I guess time will tell, but it all seems good right now anyway!
 

mnutz

Observer
Ask who the mechanic was. Say you'd like to replace the radiator. Then find out from the mechanic what was really done.

Yeah, I'm trying to find out how to contact the mechanic.



Experienced that before. 2x. 1st was a bad starter (brushes needed to be replaced). 2nd was a bad ignition switch.

Hope it's the ignition switch!


Do this. When it's warmed up, like after a 15-20 min. drive, park the car with the engine running. Let it idle for 5 minutes. Do nothing to the gas pedal. Just let it idle. After 5, rev the engine. IF smoke billows from the tailpipe, you have bad valve guide seals. Can be replaced without having to do the valves (they're usually good and won't need replacing anyway) using the LP Air or Rope trick. Cost is usually around $700. You don't have to do this but it will coat your catalytic converter and make it inoperable. This may impact any smog testing thats required by your state.

We don't have smog testing here in the great state of Nebraska!


yup. My forecast tells me you'll be tearing into your hvac system soon to fix that or will simply learn to put up with it.

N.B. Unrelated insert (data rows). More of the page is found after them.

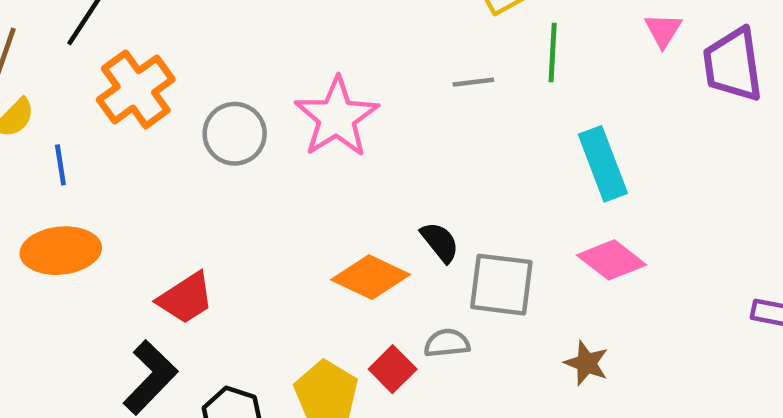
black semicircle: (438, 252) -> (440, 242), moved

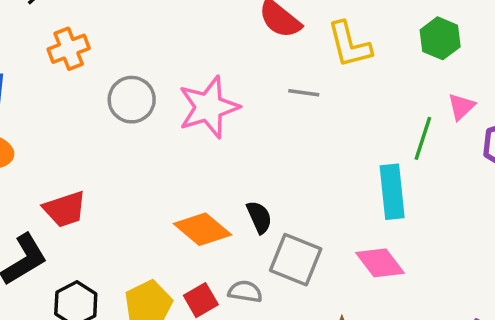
green line: (553, 53) -> (423, 138), moved
gray line: (473, 82) -> (304, 93), moved
orange cross: (136, 89) -> (69, 49), size x0.7

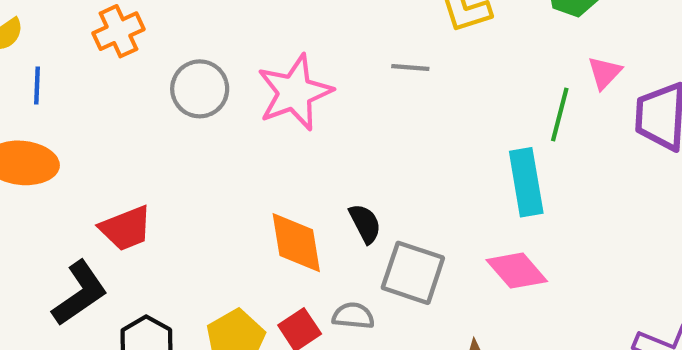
orange diamond: (202, 229) -> (296, 243), turned 44

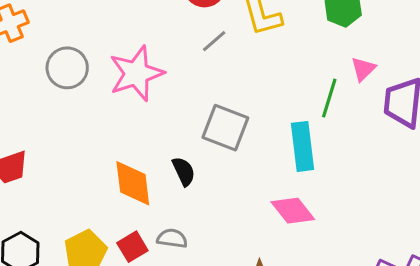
gray line: (410, 68) -> (214, 41), moved, turned -48
gray square: (413, 273) -> (225, 128), moved

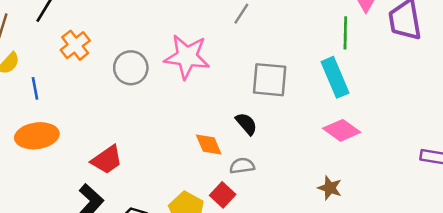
pink star: (136, 73) -> (187, 57), turned -30
orange diamond: (133, 183) -> (209, 144), size x0.7
gray semicircle: (172, 238) -> (242, 166), moved

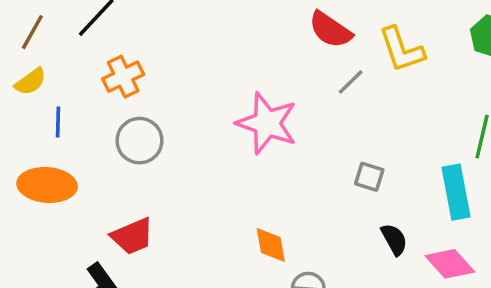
gray circle: (131, 68) -> (139, 141), moved
gray square: (270, 80) -> (369, 177), size x0.6
black semicircle: (246, 124) -> (394, 239), moved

I don't think I can put up with it, wish I had a garage! It's cold out!


Thanks for all your input off-roader! I've followed your posts here and on the wire, you've got a lot of Mitsu knowledge!
 
Last edited:

tanglefoot

ExPoseur
On the wheel width, I have run 31x10.50 tires on 15x6 wheels for quite a while. I love the look and the handling, have had no troubles, and the tire shop never mentioned a thing.

Eric
 

mnutz

Observer
On the wheel width, I have run 31x10.50 tires on 15x6 wheels for quite a while. I love the look and the handling, have had no troubles, and the tire shop never mentioned a thing.

Eric

That's great to hear! I agree the wheel/tire combo on your rig does look good!